A Cornish girl's food adventures

Vegan apple muffins

Nine times out of ten if I bake something vegan it’s because I’ve run out of eggs. These muffins are so nice though that I would make them this way whether I had eggs in my fridge or not. They’re incredibly fluffy and full of flavour, I promise you won’t even notice that they’re vegan!
I make my apple sauce by finely chopping a couple of Bramley apples and cooking them in a small pan with a tablespoon or two of water until they are soft and pulpy.

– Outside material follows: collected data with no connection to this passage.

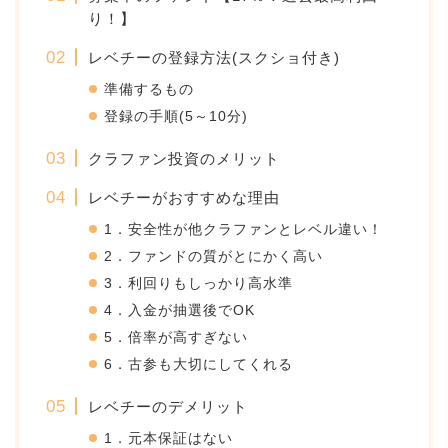
り！】
レベチーの登録方法(スクショ付き)
準備するもの
登録の手順(5～10分)
クラファン投資のメリット
レベチーがおすすめな理由
1．安全性が他クラファンとレベル違い！
2．ファンドの質がとにかく高い
3．利回りもしっかり高水準
4．入金が抽選後でOK
5．倍率が高すぎない
6．古参も大切にしてくれる
レベチーのデメリット
1．元本保証はない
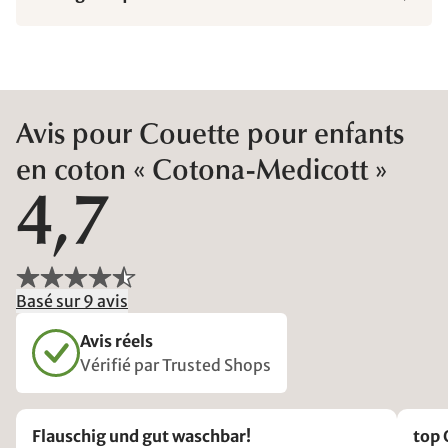
Avis pour Couette pour enfants
en coton « Cotona-Medicott »
4,7
Basé sur 9 avis
Avis réels
Vérifié par Trusted Shops
Flauschig und gut waschbar!
top 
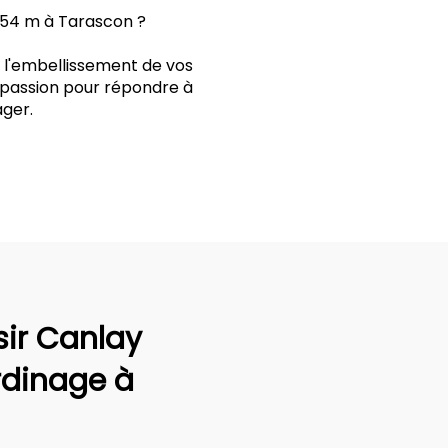
e 54 m à Tarascon ?
t l'embellissement de vos
t passion pour répondre à
ger.
sir Canlay
rdinage à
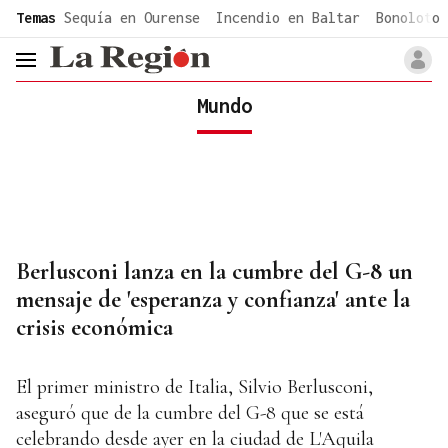
common.go-to-content
Temas
Sequía en Ourense
Incendio en Baltar
Bonoloto 
header.menu.open
Mundo
Berlusconi lanza en la cumbre del G-8 un
mensaje de 'esperanza y confianza' ante la
crisis económica
El primer ministro de Italia, Silvio Berlusconi,
aseguró que de la cumbre del G-8 que se está
celebrando desde ayer en la ciudad de L'Aquila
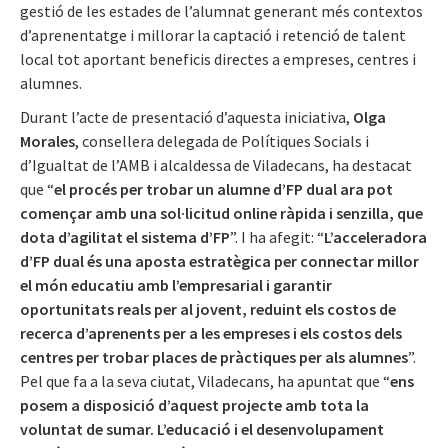
gestió de les estades de l’alumnat generant més contextos
d’aprenentatge i millorar la captació i retenció de talent
local tot aportant beneficis directes a empreses, centres i
alumnes.
Durant l’acte de presentació d’aquesta iniciativa,
Olga
Morales
, consellera delegada de Polítiques Socials i
d’Igualtat de l’AMB i alcaldessa de Viladecans, ha destacat
que “
el procés per trobar un alumne d’FP dual ara pot
començar amb una sol·licitud online ràpida i senzilla, que
dota d’agilitat el sistema d’FP
”. I ha afegit: “
L’acceleradora
d’FP dual és una aposta estratègica per connectar millor
el món educatiu amb l’empresarial i garantir
oportunitats reals per al jovent, reduint els costos de
recerca d’aprenents per a les empreses i els costos dels
centres per trobar places de pràctiques per als alumnes
”.
Pel que fa a la seva ciutat, Viladecans, ha apuntat que “
ens
posem a disposició d’aquest projecte amb tota la
voluntat de sumar. L’educació i el desenvolupament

makes 6 (multiplies easily)
200g apple sauce
50ml non-dairy milk
2 tbsp vegetable oil
130g plain flour
1 tsp baking powder
1/2 tsp bicarbonate of soda
pinch of salt
1/4 tsp ground ginger
1/4 tsp ground allspice
50g light soft brown sugar

Pre-heat your oven to 190°c and line a six hole muffin tin with paper cases. Whisk together the apple sauce, milk substitute and oil in a jug. Sift the flour, raising agents and spices into a mixing bowl before whisking in the salt and sugar. Make a well in the centre and pour in the wet mixture. Briefly stir, just enough to combine everything.If you over mix it then the muffins will become heavy and dense instead of light and fluffy. Divide the batter evenly between the paper cases and bake the muffins for 20 minutes, until they are well risen and golden brown. Enjoy whilst still warm or leave to cool, as they’ll keep for a couple of days.